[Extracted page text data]
========================
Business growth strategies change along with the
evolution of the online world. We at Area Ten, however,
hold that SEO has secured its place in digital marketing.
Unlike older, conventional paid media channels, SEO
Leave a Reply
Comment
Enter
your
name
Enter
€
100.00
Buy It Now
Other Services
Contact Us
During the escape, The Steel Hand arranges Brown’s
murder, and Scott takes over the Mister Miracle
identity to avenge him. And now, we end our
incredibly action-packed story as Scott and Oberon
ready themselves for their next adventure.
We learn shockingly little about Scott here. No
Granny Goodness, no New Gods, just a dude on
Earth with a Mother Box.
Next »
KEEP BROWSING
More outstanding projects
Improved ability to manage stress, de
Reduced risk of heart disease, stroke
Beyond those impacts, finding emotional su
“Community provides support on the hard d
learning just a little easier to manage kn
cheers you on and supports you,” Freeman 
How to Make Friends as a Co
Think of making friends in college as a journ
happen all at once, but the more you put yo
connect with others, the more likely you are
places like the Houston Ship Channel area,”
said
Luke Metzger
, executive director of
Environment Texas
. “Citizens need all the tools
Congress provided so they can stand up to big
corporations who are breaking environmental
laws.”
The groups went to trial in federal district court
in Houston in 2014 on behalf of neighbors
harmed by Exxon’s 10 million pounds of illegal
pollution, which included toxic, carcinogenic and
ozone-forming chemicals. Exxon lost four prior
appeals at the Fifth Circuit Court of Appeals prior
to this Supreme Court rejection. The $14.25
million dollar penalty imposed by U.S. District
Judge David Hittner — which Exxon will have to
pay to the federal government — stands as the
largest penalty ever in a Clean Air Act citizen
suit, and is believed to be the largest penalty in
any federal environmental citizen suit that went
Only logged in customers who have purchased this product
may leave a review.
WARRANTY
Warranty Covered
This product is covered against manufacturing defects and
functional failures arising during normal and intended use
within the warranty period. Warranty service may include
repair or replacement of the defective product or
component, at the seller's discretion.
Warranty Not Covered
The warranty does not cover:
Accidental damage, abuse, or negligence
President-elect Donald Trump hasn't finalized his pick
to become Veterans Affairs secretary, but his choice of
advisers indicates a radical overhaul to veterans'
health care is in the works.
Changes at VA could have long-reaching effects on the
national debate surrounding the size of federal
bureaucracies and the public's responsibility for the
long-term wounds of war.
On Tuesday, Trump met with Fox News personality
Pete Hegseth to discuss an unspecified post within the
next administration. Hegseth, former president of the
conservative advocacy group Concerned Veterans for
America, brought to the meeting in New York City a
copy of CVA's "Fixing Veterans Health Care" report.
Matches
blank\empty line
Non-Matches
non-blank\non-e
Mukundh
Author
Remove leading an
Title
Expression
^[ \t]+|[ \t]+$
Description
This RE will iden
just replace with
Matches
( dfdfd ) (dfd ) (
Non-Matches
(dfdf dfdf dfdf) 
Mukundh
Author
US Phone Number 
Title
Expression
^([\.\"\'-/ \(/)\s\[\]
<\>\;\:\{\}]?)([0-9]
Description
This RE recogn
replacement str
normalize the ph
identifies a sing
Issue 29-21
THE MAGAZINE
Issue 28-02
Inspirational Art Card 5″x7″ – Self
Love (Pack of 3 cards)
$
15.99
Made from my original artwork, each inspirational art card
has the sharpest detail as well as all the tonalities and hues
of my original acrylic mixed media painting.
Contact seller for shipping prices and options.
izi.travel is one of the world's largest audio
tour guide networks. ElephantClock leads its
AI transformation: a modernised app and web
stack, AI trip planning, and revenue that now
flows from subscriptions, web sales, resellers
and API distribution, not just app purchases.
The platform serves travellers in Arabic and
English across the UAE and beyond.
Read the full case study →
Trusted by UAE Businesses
========================
◆ **AIM OF THE EXERCISE**
Count how many lines of the extracted page text data above contain the string "replacement". Reply with the number only.

◆ **RESULT OF THIS TASK**
2